━━━ Texto de leitura ━━━

O processo de registo eleitoral presencial e actualização de residência em Angola inicia-se em 15 de Setembro e deverá terminar em Março do próximo ano, anunciou hoje a Comissão Nacional Eleitoral (CNE, sucursal do MPLA para assuntos “eleitorais”) angolana.
A informação foi avançada pelo porta-voz da CNE, Lucas Quilundo, que falava no final do plenário do órgão, que se reuniu extraordinariamente para analisar e deliberar sobre um ofício do Ministério da Administração do Território (MAT) pedindo um pronunciamento relativamente ao início das actividades do registo eleitoral presencial e actualização de residência.
Segundo Lucas Quilundo, o plenário anuiu favoravelmente ao período de actualização do registo, que tem início na segunda quinzena de Setembro, porém, tendo em conta o período chuvoso, foi recomendando ao MAT que esse aspecto seja tido em conta.
“Considerando que o mesmo será desenvolvido nas administrações municipais, onde será instalado o Balcão Único de Atendimento ao Público (BUAP), que isso seja tido em consideração para que a mesma seja feita com o mínimo de constrangimentos possíveis”, referiu.

━━━ Linhas de dados ━━━

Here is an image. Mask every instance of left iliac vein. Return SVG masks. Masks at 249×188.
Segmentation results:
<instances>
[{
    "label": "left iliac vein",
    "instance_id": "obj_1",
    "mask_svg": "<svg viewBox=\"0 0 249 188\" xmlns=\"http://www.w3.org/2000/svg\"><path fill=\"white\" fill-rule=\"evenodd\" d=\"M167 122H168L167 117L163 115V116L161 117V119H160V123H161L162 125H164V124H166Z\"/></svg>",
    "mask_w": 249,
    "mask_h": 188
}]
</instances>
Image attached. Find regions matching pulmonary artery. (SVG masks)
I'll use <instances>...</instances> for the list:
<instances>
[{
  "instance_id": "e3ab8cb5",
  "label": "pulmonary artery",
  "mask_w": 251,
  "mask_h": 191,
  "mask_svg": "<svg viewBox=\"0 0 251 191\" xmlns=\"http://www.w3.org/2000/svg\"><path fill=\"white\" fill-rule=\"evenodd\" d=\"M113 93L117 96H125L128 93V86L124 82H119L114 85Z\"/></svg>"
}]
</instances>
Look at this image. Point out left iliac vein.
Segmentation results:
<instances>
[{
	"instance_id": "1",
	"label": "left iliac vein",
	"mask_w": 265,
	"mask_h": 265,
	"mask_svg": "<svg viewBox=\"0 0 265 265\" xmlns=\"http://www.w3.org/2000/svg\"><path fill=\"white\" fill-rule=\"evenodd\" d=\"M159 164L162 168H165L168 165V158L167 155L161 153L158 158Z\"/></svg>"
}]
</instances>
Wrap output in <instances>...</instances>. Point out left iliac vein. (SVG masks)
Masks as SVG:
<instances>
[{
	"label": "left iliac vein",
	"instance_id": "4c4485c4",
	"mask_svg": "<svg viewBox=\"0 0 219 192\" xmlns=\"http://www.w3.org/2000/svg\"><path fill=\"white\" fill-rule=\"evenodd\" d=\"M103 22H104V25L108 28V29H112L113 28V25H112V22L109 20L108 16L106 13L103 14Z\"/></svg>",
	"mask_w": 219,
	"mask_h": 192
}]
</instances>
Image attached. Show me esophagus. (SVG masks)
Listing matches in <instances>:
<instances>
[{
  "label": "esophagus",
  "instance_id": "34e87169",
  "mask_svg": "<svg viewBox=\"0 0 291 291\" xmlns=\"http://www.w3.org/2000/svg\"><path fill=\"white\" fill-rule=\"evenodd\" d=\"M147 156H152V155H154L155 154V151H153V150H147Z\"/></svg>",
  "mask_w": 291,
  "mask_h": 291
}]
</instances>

━━━

* [Instrução escrita] Reproduza na íntegra, sem qualquer alteração, o texto sobre o registo eleitoral em Angola. Este material provém de outra fonte.

* [Resolução]
O processo de registo eleitoral presencial e actualização de residência em Angola inicia-se em 15 de Setembro e deverá terminar em Março do próximo ano, anunciou hoje a Comissão Nacional Eleitoral (CNE, sucursal do MPLA para assuntos “eleitorais”) angolana.
A informação foi avançada pelo porta-voz da CNE, Lucas Quilundo, que falava no final do plenário do órgão, que se reuniu extraordinariamente para analisar e deliberar sobre um ofício do Ministério da Administração do Território (MAT) pedindo um pronunciamento relativamente ao início das actividades do registo eleitoral presencial e actualização de residência.
Segundo Lucas Quilundo, o plenário anuiu favoravelmente ao período de actualização do registo, que tem início na segunda quinzena de Setembro, porém, tendo em conta o período chuvoso, foi recomendando ao MAT que esse aspecto seja tido em conta.
“Considerando que o mesmo será desenvolvido nas administrações municipais, onde será instalado o Balcão Único de Atendimento ao Público (BUAP), que isso seja tido em consideração para que a mesma seja feita com o mínimo de constrangimentos possíveis”, referiu.